Gov. Andrew Cuomo’s budget director Robert Mujica provided some insight into why indoor dining will likely be shutdown soon

A sign welcomes customers to indoor dining at a restaurant in Brooklyn on December 01, 2020 in New York City. 
Indoor dining is the fastest growing source of the spread of the virus, according to state data
Photo by Spencer Platt/Getty Images

Following a growing backlash from hospitality groups about the impending ban on indoor dining, Gov. Andrew Cuomo’s team offered up more information Wednesday on why an indoor dining shutdown is likely coming next week.

“It is the largest growing cluster,” Robert Mujica, the state’s budget director said during Cuomo’s press conference on Wednesday, referring to the spread of the virus through indoor dining. “As it gets colder and you move into indoor dining those numbers are growing faster than every other category.”

Mujica noted that indoor dining at restaurants and bars are currently the fifth or sixth highest category in the city for the spread of the virus, but he did not outline what the top categories pushing the city toward a full-blown second wave of the pandemic. Cuomo is set to release an overview of the data this week — possibly as soon as Friday, according to a spokesperson for the governor — which will likely outline in greater detail the percentage of COVID-19 cases citywide that can be traced back to indoor dining.

Cuomo reiterated the Centers for Disease Control and Prevention’s newest guidance issued last week, which recommends avoiding nonessential indoor spaces like restaurants and bars.

During a separate press conference on Wednesday, Mayor Bill de Blasio said that the “most identifiable piece of the puzzle” when it comes to the spread of COVID-19 has been travel, although bars and restaurants have also been sources for the virus escalating.

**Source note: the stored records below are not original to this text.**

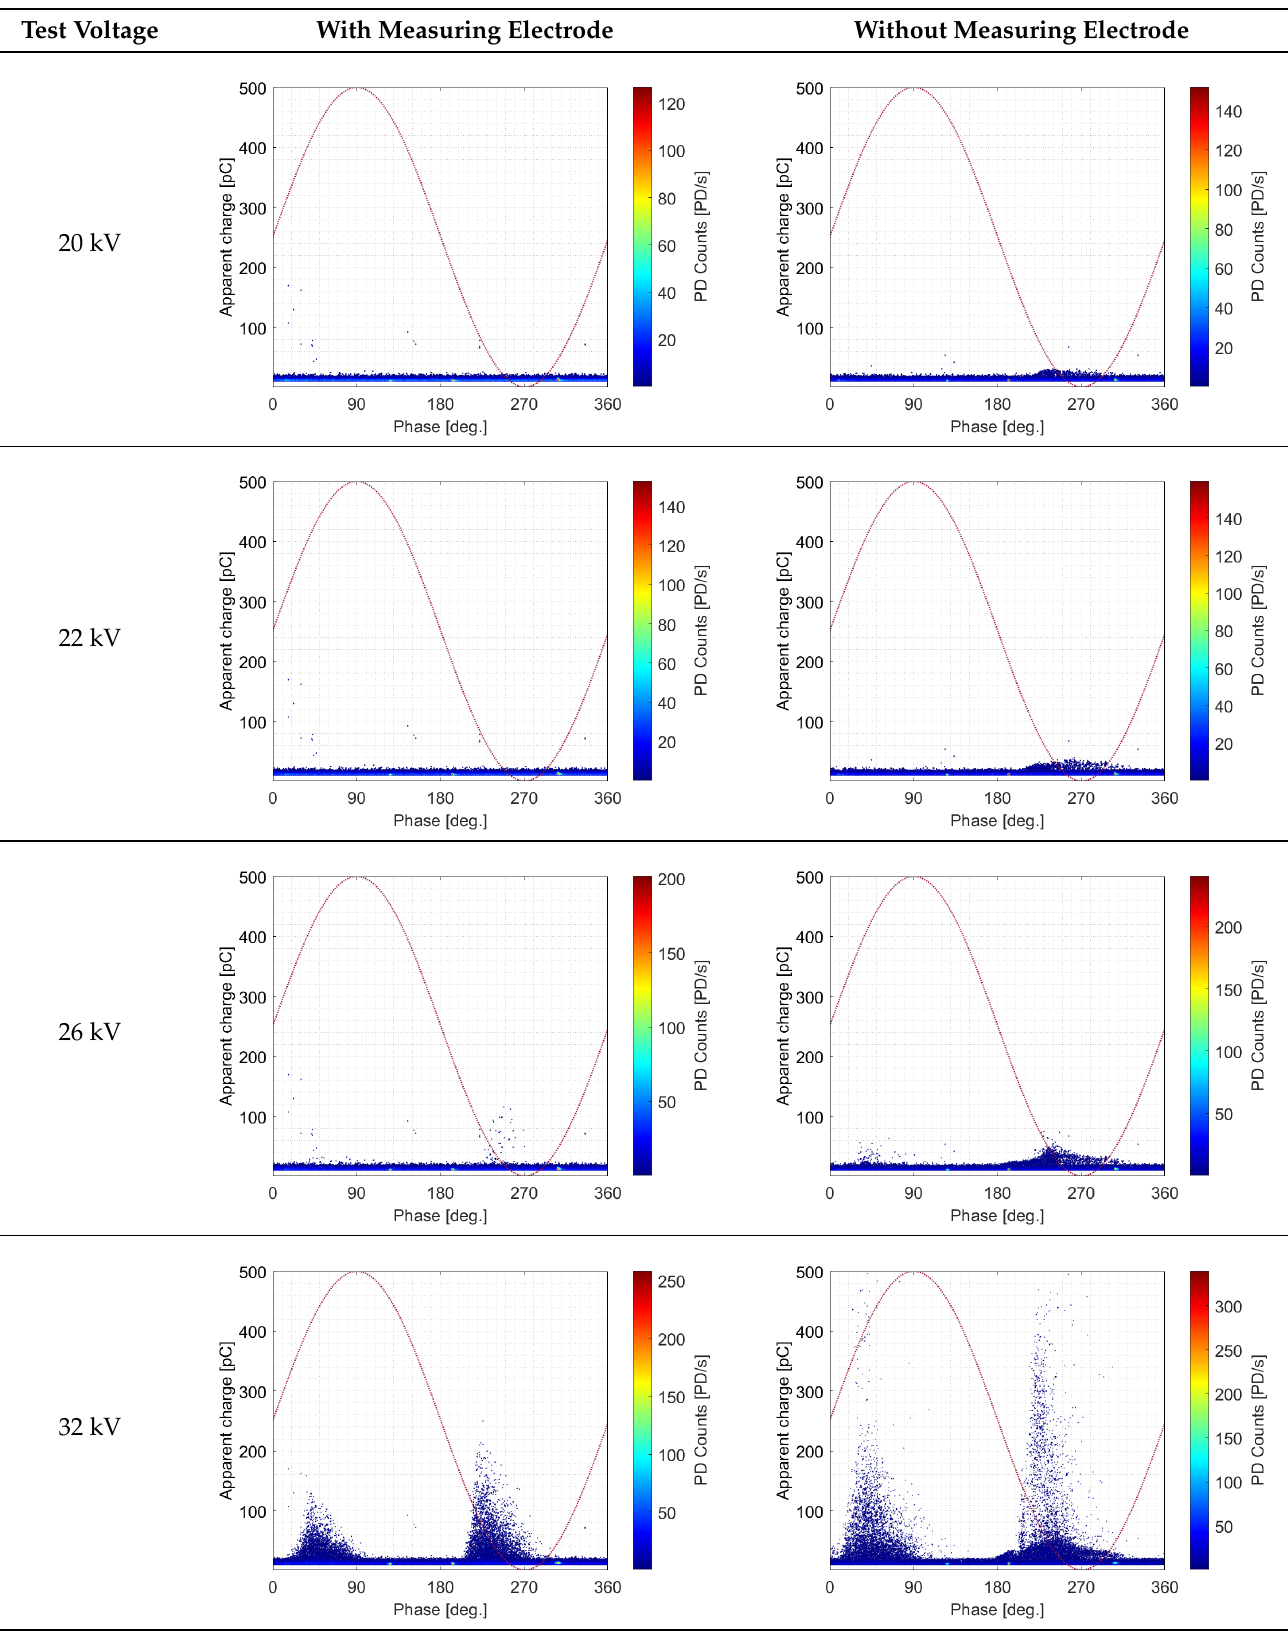
Table 5. PRPD images recorded with the HF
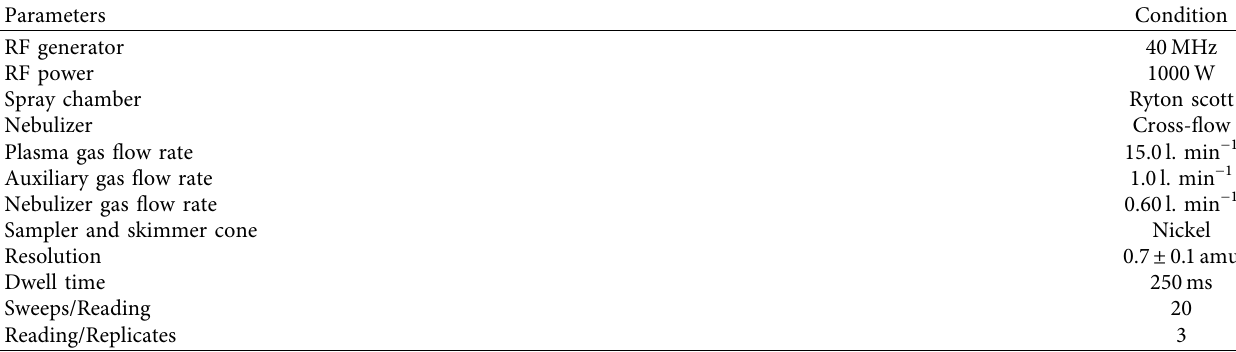
Table 1: Operating conditions for ICP-MS analysis of As, Cd, and Pb in digested samples of fingernail. Parameters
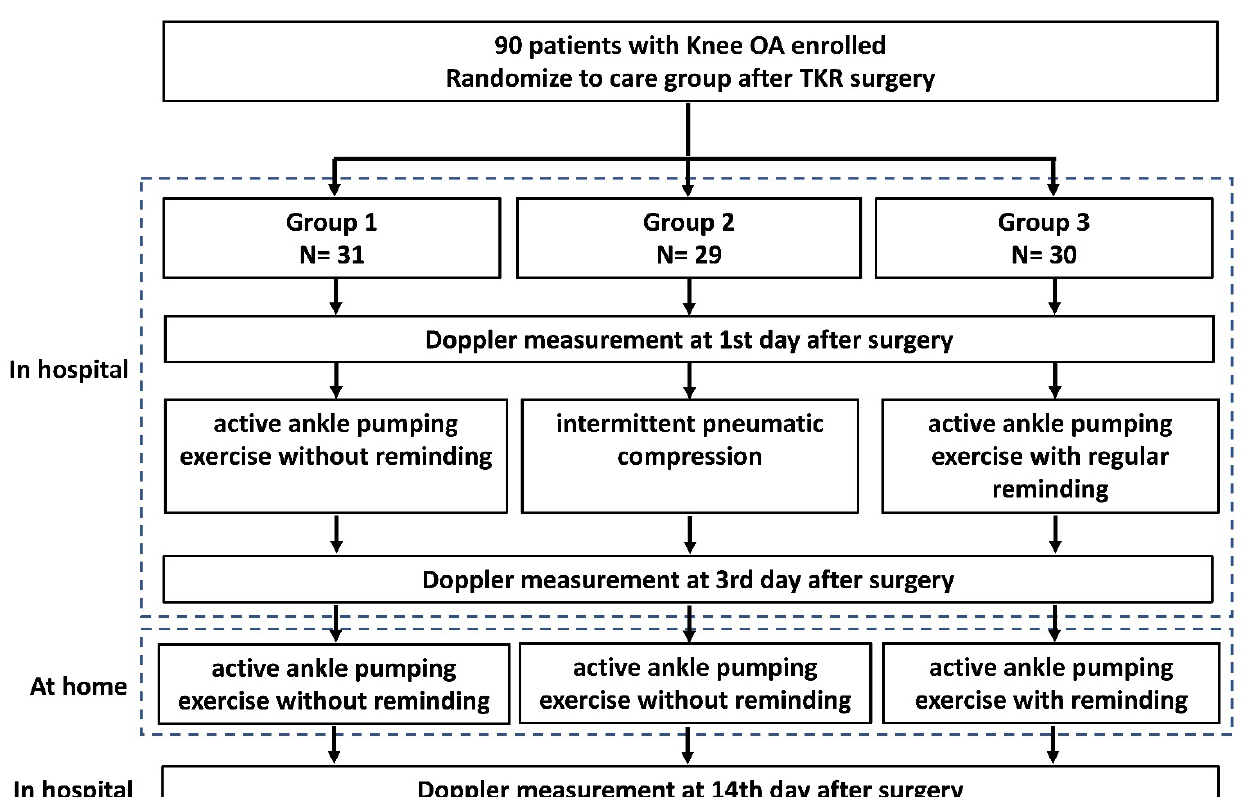
Figure 1. Flowchart of the present study. OA: osteoarthritis.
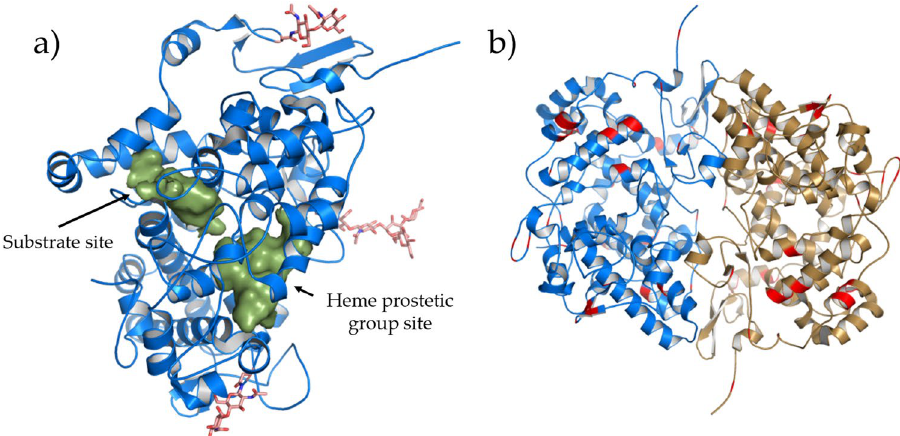
Figure 2. h COX-1 crystal structure (PDB code 6Y3C). ( a ) Asymmetric unit of h COX-1: protein is shown in blue cartoon, and glycosylation along with glycosylation-linked asparagine residues are in pink stick representation. The solvent excluded surface (determined at solvent radius 1.4 Å) of heme and substrate site is shown in green. ( b ) Biological unit of h COX-1: the two protein molecules forming a functional dimer are shown in cartoon representation in blue and sand color. Different residues between h COX-1 and o COX-1 are in red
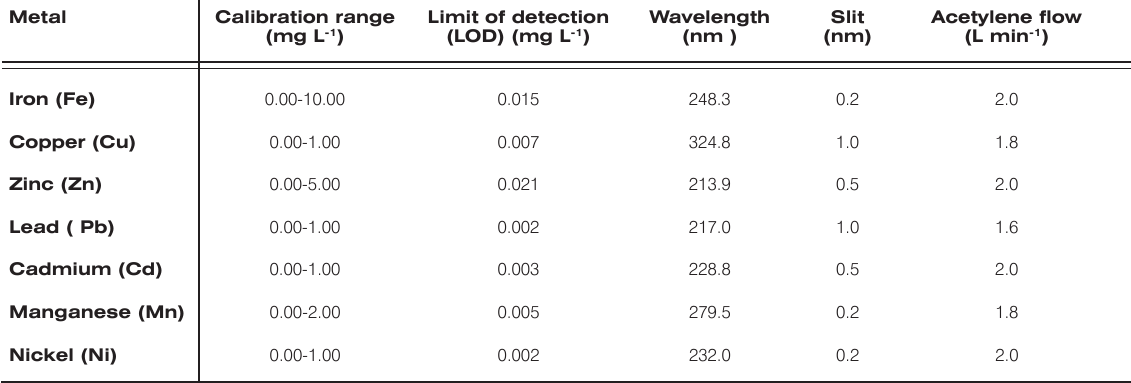
Table 2. Working conditions and limits of detection.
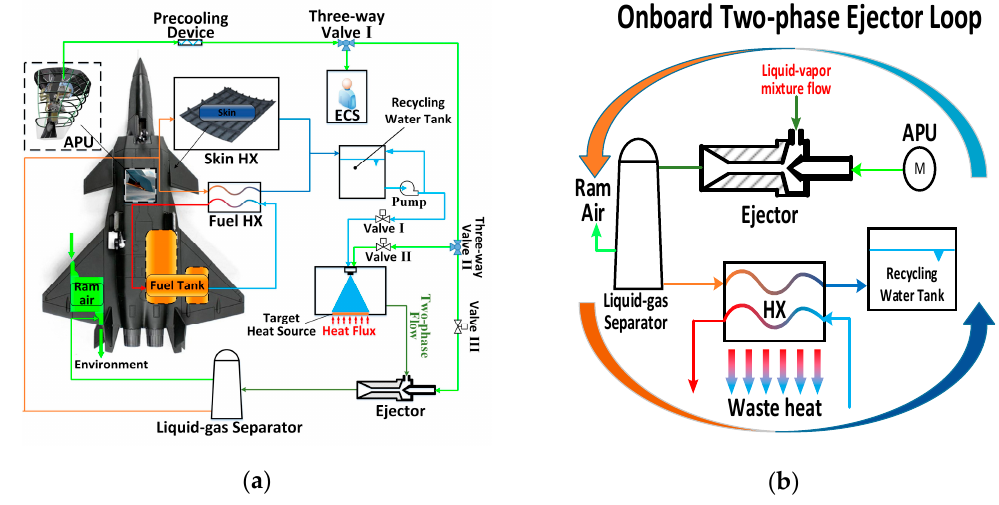
Figure 1. Concept design of the proposed onboard ABSCS, ( a ) Schematic view and ( b ) Description of the onboard two-phase ejector loop.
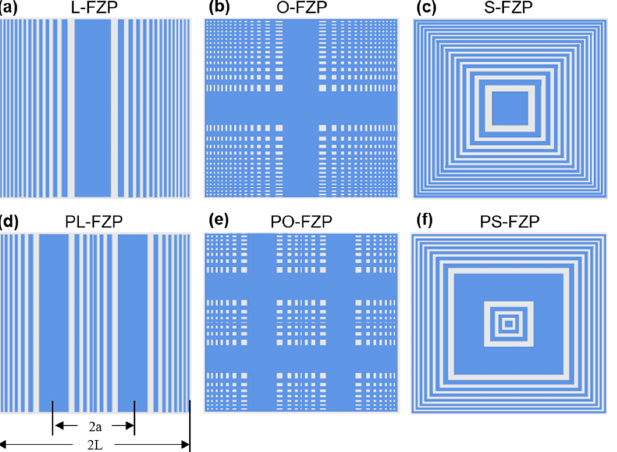
Figure 2. Schematic diagrams of quadrate FZPs: ( a ) L-FZP; ( b ) O-FZP; ( c ) S-FZP; ( d ) PL-FZP; ( e ) PO- FZP; ( f ) PS-FZP.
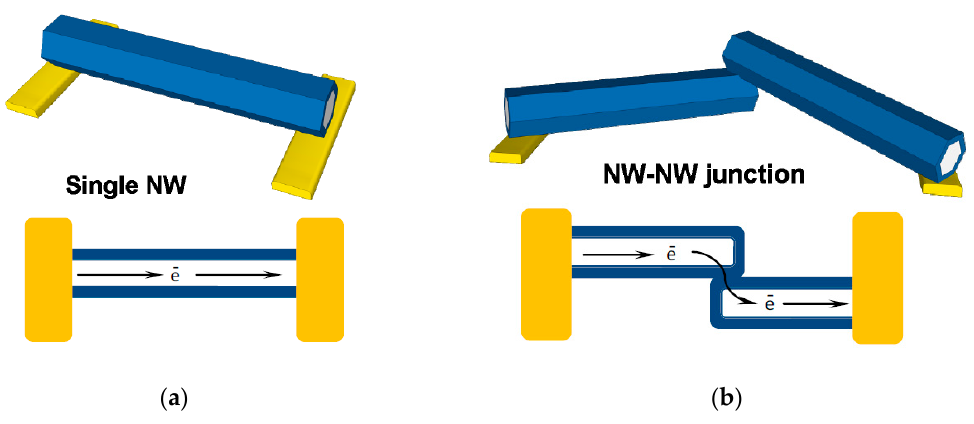
Figure 2. Schematics of ZnO NW sensor geometry types: ( a ) single NW; ( b ) NW-NW junction.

But nothing has fostered the increase of COVID-19 cases more than private family gatherings, according to de Blasio. “The main driver appears to be family settings,” de Blasio said. “Not so much being out in community settings. However, all of this interrelates and not all of it is perfectly traceable.”

Aside from noting activities like travel and private family gatherings as major COVID-19 spread contributors, the mayor has yet to disclose any in-depth data on how COVID-19 has spread in NYC.

In comparison, local governments in other areas of the country like Washington, D.C. have recently published detailed breakdowns of community outbreak origins. Restaurants and bars contributed to 13.8 percent of D.C.’s COVID-19 outbreaks from August 1 to November 26, according to city data. The industry tied with childcare and daycare as the third-largest source of community outbreaks behind K-12 schools and colleges.

Eater has reached out to NYC’s Health and Hospitals, which runs the city’s contact tracing program, for more information about the sources contributing to COVID-19 spiking in recent weeks.

Restaurant and bars owners, along with hospitality industry experts, have repeatedly warned that without federal aid — paired with an indoor dining ban and colder weather — there will be a large spike in the number of restaurant closings in the coming months.